As a Professional Pet Sitter, being prepared for anything comes with the territory. We are trained in Pet First Aid & CPR in case of pet emergencies, have policies in place in case of a home experiences a toilet leak while pet parents are out of town, have a back up plan in case a team member has an emergency and can’t make their pet visits, and policies in place to ensure our client’s home security. Although, we hope we never have to utilize them, being organized and prepared in case something does happen is something Professional Pet Sitters take seriously.
With the high volume of clients that Professional Pet Sitters care for, losing a client’s key is an ugly reality. At some point during a sitter’s career, a key may fall off the key ring, the identification code may get torn off, the key set may be dropped down a sewer drain, or a myriad of other scenarios. There are so many ways it can happen, but it doesn’t alleviate the “wind knocked out of you” feeling a sitter experiences when they realize it has happened.
So many thoughts race through the sitter’s mind:
- HOW did it happen?
- WHERE could it have happened?
- If I go back now, will I find it?
- I need to call the client and let them know
As a Professional Pet Sitter in Toms River, we network with sitters from all over the world and wanted to share what their policies about lost keys are, in an effort to show you that yes, these things do happen but Professional Pet Sitters have already thought about the “what if” scenario and have policies and procedures in place to help protect their clients.
- “We recognize that it is a reality and have a back up key in a secure, secondary location — not kept on any person or in any vehicle — that can be obtained if the primary key goes missing or is otherwise unavailable for any reason,” says Erica Hunter, owner of A Perfect Pair Animal Care in the DC area.
- Jennifer Shafton, owner of Rufus & Delilah in LA says, “If the main key goes missing (we have a backup in the office for emergencies), we would notify the client to let them know about the lost key, to apologize, and to ask if they would like us to pay a like a locksmith to re-key their locks.“
- “If primary key goes missing, the secondary key is used to gain immediate entry and to ensure pets are visited. All clients must supply 2 keys for this very reason. If for some reason the secondary key fails, the Emergency Contact (who must have key) is contacted and arrangements made to meet and obtain their back up key. The last resort is locksmith (my Client Agreement specifies Client’s a permission in advance). If key breaks in lock, which has happened, the locksmith immediately notified to resolve the issue. I also give my client the option to provide back up entry (back door key, garage opener, etc) if they wish. No keys are addressed or named so if they are lost they are useless if anyone finds them though if Client feels vulnerable due to lost key, we will pay for re-keying of entrance door at no charge,” says Sue Clynes owner of Critter Bliss in Alberta, Canada
For our company, we require all clients to provide us with 2 sets of keys.

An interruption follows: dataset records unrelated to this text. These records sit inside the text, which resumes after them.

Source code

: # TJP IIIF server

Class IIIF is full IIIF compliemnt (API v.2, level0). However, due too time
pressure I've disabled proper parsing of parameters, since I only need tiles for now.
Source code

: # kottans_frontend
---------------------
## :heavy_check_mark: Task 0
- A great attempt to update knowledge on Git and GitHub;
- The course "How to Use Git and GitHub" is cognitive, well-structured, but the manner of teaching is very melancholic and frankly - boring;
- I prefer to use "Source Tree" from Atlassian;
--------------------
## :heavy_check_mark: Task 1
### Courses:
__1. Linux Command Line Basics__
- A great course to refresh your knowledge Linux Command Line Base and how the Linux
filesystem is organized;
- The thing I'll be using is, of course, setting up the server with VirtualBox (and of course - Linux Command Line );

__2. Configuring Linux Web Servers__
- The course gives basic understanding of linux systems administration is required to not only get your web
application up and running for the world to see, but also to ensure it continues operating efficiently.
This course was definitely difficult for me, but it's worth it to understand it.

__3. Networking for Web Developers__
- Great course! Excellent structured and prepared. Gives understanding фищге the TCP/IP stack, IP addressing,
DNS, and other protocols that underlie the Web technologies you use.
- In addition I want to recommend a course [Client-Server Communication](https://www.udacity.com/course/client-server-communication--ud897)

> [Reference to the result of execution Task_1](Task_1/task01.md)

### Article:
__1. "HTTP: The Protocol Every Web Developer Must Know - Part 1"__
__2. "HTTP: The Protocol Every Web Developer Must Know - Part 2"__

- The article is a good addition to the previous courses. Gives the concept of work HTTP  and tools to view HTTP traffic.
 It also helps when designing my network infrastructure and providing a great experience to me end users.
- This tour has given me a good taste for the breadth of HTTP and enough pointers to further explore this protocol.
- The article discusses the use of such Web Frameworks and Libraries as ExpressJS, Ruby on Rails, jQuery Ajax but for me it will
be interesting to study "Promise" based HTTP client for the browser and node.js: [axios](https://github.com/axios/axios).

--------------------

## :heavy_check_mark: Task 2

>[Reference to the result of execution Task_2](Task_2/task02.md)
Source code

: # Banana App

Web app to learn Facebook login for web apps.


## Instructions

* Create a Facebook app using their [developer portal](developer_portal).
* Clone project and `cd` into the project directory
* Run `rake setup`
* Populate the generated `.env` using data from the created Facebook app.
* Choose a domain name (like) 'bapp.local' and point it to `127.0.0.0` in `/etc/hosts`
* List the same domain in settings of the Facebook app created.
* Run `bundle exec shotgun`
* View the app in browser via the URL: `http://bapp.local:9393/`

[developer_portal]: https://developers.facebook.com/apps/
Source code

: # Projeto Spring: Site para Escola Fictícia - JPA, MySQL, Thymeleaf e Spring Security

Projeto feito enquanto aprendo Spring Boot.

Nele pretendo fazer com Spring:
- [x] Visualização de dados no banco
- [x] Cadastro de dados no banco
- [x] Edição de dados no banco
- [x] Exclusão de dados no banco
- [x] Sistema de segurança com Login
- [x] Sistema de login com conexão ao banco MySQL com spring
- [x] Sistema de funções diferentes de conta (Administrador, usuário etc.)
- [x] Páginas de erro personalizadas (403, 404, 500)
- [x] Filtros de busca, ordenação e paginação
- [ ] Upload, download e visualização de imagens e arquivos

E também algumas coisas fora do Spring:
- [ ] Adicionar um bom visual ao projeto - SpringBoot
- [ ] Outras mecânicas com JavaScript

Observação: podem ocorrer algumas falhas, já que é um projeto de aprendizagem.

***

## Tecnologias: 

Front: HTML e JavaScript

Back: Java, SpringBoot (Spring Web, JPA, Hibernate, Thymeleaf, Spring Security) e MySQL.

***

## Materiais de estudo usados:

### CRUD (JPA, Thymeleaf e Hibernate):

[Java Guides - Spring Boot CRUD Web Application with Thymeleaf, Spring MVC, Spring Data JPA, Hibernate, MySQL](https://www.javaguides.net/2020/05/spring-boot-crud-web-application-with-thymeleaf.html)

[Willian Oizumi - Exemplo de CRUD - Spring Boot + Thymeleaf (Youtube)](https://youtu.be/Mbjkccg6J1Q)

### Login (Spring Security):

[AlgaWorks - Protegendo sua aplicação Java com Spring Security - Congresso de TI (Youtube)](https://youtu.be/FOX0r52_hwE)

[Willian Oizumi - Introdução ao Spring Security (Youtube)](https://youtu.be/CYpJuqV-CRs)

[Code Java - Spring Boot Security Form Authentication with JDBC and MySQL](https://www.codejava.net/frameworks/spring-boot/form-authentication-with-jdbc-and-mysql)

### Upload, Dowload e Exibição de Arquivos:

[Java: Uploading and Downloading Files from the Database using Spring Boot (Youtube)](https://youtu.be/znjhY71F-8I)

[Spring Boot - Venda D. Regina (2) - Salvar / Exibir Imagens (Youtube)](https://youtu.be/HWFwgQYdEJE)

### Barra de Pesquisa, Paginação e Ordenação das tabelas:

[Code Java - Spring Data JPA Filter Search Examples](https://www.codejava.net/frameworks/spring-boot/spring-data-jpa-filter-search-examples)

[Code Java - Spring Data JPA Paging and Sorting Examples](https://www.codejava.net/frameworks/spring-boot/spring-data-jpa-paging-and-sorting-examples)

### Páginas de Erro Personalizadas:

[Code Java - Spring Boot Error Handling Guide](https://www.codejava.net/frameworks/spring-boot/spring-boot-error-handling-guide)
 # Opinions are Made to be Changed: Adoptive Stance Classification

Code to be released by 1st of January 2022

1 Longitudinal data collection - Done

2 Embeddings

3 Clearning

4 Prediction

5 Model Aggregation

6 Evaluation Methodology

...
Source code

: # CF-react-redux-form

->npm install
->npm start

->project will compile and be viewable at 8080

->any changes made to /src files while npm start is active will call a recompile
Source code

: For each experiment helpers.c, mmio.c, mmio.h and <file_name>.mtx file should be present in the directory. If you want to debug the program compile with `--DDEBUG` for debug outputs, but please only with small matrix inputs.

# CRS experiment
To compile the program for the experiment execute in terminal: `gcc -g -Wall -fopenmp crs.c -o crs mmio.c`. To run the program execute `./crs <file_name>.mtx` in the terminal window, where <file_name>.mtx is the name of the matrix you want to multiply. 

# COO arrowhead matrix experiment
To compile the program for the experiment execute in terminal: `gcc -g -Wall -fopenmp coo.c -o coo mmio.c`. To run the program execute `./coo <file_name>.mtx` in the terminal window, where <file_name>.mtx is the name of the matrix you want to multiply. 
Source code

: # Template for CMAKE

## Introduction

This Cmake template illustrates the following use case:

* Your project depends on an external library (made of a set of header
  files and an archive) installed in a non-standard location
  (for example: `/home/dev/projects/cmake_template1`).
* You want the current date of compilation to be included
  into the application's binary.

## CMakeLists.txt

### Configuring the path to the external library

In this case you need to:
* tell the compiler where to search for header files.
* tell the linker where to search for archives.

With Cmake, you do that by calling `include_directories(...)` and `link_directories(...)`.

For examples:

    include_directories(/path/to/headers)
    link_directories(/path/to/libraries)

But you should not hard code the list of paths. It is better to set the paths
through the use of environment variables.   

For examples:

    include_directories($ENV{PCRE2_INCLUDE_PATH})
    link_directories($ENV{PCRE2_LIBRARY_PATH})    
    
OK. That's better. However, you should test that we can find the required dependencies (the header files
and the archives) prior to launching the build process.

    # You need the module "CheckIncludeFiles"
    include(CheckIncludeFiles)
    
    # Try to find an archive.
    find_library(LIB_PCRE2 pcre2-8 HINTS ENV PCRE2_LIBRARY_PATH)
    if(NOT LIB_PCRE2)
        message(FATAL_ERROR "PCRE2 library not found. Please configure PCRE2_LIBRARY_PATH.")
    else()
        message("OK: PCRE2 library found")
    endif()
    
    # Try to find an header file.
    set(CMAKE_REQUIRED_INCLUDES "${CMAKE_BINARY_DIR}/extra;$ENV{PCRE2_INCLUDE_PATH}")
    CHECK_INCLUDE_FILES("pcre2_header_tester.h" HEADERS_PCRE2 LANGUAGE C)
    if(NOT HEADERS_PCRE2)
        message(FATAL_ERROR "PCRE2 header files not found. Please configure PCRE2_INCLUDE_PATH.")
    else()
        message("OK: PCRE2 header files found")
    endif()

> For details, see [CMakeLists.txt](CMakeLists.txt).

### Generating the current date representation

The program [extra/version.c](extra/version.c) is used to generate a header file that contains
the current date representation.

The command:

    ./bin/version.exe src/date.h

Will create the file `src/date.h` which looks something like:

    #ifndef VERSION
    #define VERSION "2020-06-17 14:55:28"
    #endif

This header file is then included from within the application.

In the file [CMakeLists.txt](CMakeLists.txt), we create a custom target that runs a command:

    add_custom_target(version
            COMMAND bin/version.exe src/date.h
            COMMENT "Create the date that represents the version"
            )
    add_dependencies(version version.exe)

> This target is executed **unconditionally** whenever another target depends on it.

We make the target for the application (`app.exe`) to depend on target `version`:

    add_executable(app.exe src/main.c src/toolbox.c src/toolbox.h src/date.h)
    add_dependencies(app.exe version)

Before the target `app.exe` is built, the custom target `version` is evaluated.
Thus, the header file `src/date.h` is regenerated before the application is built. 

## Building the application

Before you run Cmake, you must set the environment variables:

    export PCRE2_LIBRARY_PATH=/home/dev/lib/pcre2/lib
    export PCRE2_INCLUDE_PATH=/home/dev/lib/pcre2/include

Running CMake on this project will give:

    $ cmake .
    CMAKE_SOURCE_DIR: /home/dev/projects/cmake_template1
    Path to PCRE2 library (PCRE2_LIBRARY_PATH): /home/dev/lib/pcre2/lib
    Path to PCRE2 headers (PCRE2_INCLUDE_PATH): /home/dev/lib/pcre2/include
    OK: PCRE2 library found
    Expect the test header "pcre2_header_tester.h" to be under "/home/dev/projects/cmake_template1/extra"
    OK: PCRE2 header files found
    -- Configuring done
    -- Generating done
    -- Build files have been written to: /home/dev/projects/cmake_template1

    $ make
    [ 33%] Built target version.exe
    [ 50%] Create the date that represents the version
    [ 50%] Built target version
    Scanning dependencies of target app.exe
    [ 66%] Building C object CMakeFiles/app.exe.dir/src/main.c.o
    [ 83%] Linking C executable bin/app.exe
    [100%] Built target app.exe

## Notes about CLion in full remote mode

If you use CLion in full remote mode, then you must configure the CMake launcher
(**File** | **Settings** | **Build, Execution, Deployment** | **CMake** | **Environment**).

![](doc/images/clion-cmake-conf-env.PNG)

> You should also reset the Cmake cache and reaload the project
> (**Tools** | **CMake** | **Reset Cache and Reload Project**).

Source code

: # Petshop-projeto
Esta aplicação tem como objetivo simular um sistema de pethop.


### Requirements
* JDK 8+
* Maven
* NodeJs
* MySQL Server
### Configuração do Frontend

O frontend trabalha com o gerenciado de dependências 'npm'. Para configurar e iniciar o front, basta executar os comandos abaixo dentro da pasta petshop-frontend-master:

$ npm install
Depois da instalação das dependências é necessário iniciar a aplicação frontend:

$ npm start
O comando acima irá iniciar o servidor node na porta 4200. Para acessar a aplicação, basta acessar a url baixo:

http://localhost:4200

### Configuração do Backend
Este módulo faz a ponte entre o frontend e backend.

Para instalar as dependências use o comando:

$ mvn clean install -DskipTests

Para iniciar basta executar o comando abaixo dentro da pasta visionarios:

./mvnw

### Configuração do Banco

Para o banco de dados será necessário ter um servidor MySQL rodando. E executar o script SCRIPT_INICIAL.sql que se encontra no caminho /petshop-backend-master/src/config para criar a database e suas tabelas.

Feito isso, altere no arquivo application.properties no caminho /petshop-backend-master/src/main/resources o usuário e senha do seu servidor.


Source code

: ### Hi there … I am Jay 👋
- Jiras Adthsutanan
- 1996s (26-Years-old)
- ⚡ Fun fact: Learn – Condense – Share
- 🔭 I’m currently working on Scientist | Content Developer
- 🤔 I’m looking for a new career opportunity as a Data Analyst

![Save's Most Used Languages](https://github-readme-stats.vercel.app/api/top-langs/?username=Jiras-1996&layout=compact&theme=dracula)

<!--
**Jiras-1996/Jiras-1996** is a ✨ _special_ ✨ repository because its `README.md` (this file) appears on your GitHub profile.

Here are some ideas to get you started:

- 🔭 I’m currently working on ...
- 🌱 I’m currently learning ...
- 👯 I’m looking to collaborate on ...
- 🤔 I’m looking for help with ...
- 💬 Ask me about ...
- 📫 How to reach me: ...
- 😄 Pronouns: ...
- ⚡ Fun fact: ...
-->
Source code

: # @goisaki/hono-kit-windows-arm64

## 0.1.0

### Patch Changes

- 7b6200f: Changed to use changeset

We then use rabies tags (we all know how tough those tags and key rings are!) to tag each key. The tag itself says, “Please return to” and then lists our P.O. Box There is no identifying client information on the tag at all. If it were lost, anyone who found the key would have no idea where it belongs, other than to return it to the P.O. Box listed. Typically, we show the client our key tags during the consultation, so they can understand how we operate and feel secure with our labeling system.
If we did lose a key, as others mentioned, we would call the client to inform them, apologize and see if they would prefer to have their entry re-keyed.
The loss of a client’s key is something that we all dread, but the possibility is real. The best way we can handle the situation is by having policies in place and being honest with our clients.